- **Your assignment**
Lift out, unaltered, the lines of the material below between the line holding "work quality" and the line holding "Sprawiedliwości", counting both.

**** Provided records ****

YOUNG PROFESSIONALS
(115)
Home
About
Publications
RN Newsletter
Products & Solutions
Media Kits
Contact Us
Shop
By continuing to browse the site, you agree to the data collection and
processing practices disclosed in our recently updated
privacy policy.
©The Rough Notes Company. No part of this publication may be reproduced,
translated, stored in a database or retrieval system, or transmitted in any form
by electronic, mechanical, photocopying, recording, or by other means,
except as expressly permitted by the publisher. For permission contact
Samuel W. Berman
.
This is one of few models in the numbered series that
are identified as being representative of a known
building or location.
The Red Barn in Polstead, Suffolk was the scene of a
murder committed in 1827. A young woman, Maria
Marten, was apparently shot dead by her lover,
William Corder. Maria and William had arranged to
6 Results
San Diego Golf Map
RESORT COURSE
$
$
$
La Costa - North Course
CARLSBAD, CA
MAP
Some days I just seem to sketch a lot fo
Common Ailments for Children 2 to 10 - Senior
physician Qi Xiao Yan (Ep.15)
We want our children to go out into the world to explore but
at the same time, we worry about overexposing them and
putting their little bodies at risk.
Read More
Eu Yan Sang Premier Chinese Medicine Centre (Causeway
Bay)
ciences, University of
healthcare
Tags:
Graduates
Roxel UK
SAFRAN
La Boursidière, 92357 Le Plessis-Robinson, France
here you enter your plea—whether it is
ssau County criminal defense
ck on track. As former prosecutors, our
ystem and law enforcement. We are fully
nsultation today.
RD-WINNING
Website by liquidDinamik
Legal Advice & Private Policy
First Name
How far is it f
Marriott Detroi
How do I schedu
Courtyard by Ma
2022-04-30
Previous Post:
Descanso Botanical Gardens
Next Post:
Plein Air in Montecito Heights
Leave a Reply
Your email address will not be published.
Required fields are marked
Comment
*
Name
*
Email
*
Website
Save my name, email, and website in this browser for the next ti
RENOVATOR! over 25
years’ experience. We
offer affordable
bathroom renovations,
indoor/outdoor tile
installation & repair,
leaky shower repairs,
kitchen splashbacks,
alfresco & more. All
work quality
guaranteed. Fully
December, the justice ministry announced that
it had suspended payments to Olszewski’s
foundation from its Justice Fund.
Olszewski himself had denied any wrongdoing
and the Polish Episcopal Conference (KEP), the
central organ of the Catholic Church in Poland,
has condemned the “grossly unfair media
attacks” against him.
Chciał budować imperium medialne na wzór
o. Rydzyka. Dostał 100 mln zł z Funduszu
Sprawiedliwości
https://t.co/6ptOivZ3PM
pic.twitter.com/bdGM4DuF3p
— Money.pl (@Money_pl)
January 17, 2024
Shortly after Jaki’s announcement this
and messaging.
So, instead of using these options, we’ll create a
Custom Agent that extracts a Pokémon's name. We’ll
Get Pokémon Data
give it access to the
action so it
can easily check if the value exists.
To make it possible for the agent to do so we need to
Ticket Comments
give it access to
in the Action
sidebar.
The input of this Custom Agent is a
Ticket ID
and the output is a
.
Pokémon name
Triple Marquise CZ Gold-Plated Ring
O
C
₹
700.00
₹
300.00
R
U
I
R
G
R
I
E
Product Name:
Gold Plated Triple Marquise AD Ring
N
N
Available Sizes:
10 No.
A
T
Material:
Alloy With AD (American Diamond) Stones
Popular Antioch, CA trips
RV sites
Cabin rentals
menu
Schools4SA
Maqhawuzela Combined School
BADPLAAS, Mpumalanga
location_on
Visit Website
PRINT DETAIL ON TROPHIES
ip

****

- **Solution to this task**
work quality
guaranteed. Fully
December, the justice ministry announced that
it had suspended payments to Olszewski’s
foundation from its Justice Fund.
Olszewski himself had denied any wrongdoing
and the Polish Episcopal Conference (KEP), the
central organ of the Catholic Church in Poland,
has condemned the “grossly unfair media
attacks” against him.
Chciał budować imperium medialne na wzór
o. Rydzyka. Dostał 100 mln zł z Funduszu
Sprawiedliwości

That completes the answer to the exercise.